PROVIDED ENTRIES =>
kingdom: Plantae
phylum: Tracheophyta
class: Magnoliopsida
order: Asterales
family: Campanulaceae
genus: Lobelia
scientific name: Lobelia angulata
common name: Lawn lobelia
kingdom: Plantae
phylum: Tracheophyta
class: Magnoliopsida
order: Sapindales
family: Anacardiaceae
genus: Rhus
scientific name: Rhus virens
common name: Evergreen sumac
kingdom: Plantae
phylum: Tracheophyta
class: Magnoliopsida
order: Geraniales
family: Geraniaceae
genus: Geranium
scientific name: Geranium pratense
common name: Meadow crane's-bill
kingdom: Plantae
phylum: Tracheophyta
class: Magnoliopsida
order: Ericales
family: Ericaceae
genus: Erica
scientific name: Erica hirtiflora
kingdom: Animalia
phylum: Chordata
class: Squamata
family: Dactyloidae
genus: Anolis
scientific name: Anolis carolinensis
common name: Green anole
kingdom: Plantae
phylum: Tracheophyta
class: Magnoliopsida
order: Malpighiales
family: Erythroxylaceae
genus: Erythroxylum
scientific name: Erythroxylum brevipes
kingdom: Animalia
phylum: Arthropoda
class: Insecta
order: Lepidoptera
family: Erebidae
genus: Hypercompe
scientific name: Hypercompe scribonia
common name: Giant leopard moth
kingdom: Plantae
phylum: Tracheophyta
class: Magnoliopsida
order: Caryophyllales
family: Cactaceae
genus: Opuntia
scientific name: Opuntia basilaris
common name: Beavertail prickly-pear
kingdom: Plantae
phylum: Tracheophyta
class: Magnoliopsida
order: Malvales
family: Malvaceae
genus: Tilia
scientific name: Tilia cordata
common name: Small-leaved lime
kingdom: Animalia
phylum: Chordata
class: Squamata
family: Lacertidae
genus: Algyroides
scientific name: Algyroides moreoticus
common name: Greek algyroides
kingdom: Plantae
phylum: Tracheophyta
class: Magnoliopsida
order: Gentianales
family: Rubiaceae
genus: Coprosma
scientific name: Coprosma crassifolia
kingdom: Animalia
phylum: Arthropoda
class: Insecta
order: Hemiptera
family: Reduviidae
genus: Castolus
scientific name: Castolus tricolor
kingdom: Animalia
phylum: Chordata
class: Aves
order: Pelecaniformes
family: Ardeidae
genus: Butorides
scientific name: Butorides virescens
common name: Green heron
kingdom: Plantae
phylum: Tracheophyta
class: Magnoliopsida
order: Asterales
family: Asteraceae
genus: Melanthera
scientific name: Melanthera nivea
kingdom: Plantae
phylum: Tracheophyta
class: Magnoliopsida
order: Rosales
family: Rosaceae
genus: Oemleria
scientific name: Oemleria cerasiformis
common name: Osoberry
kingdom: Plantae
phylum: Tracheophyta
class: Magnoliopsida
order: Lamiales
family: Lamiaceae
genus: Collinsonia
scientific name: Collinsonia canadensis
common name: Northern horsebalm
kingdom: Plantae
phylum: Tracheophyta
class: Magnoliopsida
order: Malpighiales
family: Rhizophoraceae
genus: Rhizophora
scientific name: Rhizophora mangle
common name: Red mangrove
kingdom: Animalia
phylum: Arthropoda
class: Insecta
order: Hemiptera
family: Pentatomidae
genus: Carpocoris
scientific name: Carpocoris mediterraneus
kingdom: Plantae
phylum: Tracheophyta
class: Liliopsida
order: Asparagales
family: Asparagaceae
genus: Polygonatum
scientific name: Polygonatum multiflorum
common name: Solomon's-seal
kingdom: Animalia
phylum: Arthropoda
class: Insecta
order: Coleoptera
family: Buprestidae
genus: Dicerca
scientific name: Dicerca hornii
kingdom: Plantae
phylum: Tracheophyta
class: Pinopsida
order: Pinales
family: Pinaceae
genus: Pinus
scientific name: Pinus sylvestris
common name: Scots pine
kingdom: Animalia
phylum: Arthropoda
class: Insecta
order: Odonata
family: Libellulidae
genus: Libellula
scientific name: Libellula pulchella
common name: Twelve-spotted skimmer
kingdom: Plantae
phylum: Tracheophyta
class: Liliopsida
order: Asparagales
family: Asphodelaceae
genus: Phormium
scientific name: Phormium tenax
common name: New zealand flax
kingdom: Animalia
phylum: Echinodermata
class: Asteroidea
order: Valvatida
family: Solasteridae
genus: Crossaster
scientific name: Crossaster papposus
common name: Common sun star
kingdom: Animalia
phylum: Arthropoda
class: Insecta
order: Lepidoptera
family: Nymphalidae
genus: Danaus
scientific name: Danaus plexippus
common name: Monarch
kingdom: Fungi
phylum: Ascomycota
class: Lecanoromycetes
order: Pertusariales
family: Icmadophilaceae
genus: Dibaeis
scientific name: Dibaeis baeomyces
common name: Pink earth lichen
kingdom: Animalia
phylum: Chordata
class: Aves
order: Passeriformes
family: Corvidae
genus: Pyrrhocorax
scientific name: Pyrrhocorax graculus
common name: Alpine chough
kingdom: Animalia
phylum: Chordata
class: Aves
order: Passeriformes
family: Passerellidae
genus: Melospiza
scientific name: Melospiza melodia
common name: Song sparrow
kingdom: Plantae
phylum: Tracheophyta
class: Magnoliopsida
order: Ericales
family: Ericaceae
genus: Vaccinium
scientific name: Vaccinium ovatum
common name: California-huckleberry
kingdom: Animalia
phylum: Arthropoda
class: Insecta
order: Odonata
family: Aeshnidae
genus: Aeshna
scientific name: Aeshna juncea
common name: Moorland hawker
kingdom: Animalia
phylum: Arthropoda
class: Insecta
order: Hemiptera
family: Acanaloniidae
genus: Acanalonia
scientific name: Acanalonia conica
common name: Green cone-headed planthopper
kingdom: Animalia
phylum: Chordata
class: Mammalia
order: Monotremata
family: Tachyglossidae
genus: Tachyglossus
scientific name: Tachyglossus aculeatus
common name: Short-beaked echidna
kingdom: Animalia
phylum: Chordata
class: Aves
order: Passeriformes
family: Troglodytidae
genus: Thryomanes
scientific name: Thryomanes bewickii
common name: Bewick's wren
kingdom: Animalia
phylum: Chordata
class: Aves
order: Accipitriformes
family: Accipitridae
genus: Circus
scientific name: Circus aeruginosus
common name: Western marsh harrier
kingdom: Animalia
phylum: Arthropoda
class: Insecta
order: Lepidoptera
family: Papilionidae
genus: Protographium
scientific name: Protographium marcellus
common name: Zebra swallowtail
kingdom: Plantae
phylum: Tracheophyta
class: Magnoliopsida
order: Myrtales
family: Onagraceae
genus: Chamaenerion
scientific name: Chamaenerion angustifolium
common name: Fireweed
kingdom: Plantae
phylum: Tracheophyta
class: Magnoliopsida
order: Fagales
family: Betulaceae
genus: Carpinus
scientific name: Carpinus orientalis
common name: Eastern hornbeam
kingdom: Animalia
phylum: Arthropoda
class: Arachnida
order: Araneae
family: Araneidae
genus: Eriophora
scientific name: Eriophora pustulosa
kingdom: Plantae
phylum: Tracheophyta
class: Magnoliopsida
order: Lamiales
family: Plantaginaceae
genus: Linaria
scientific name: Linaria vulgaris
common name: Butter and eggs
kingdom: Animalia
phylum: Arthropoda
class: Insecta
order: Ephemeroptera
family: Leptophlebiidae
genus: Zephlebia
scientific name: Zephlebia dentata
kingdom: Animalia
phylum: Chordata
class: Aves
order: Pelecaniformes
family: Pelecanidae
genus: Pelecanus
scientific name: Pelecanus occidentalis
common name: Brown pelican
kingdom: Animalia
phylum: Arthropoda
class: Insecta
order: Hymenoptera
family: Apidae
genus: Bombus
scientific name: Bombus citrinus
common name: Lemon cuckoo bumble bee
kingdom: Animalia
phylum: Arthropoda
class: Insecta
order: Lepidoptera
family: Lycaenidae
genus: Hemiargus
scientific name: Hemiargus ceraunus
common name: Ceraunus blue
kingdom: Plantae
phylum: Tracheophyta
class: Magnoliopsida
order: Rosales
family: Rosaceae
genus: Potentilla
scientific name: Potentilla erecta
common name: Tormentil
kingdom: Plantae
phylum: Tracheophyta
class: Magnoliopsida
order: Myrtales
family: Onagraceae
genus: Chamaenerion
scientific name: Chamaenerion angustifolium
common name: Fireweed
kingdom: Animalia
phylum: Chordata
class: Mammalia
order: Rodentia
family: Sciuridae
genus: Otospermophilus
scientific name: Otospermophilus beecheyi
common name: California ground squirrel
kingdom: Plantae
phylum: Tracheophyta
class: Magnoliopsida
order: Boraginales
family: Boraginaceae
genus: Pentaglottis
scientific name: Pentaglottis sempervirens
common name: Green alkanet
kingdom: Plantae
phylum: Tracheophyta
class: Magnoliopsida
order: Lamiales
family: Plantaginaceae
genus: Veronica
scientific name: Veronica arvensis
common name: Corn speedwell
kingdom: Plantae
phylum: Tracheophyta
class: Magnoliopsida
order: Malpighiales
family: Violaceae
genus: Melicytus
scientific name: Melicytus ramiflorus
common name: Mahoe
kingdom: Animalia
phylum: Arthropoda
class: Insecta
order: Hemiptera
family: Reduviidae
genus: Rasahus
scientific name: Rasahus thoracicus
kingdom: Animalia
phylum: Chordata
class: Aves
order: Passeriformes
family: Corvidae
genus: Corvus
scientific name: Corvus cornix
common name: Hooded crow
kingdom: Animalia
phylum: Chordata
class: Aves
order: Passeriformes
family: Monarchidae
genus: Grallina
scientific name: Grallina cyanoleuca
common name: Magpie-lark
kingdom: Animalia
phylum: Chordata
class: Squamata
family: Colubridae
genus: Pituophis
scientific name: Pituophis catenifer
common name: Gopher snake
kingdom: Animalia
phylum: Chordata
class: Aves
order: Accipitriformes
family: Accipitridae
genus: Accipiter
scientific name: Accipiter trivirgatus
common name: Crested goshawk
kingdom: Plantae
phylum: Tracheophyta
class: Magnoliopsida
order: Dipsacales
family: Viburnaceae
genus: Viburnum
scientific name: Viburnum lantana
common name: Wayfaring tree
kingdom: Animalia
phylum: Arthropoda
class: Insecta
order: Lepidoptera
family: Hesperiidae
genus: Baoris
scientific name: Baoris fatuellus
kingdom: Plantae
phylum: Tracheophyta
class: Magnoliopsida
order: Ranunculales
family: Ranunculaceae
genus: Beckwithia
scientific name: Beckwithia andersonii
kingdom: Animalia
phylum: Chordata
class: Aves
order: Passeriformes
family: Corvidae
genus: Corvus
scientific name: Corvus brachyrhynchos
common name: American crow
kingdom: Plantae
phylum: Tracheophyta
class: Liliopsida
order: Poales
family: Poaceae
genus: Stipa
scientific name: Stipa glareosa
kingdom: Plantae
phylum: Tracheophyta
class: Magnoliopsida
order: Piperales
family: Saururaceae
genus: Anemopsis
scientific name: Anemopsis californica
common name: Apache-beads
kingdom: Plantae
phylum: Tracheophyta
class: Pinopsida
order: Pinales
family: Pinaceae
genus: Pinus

STATED PROBLEM =>
Copy word for word the lines of the material between the line holding "common name: Common sun star" and the line holding "family: Passerellidae", inclusive.

RESULT OF THE TASK =>
common name: Common sun star
kingdom: Animalia
phylum: Arthropoda
class: Insecta
order: Lepidoptera
family: Nymphalidae
genus: Danaus
scientific name: Danaus plexippus
common name: Monarch
kingdom: Fungi
phylum: Ascomycota
class: Lecanoromycetes
order: Pertusariales
family: Icmadophilaceae
genus: Dibaeis
scientific name: Dibaeis baeomyces
common name: Pink earth lichen
kingdom: Animalia
phylum: Chordata
class: Aves
order: Passeriformes
family: Corvidae
genus: Pyrrhocorax
scientific name: Pyrrhocorax graculus
common name: Alpine chough
kingdom: Animalia
phylum: Chordata
class: Aves
order: Passeriformes
family: Passerellidae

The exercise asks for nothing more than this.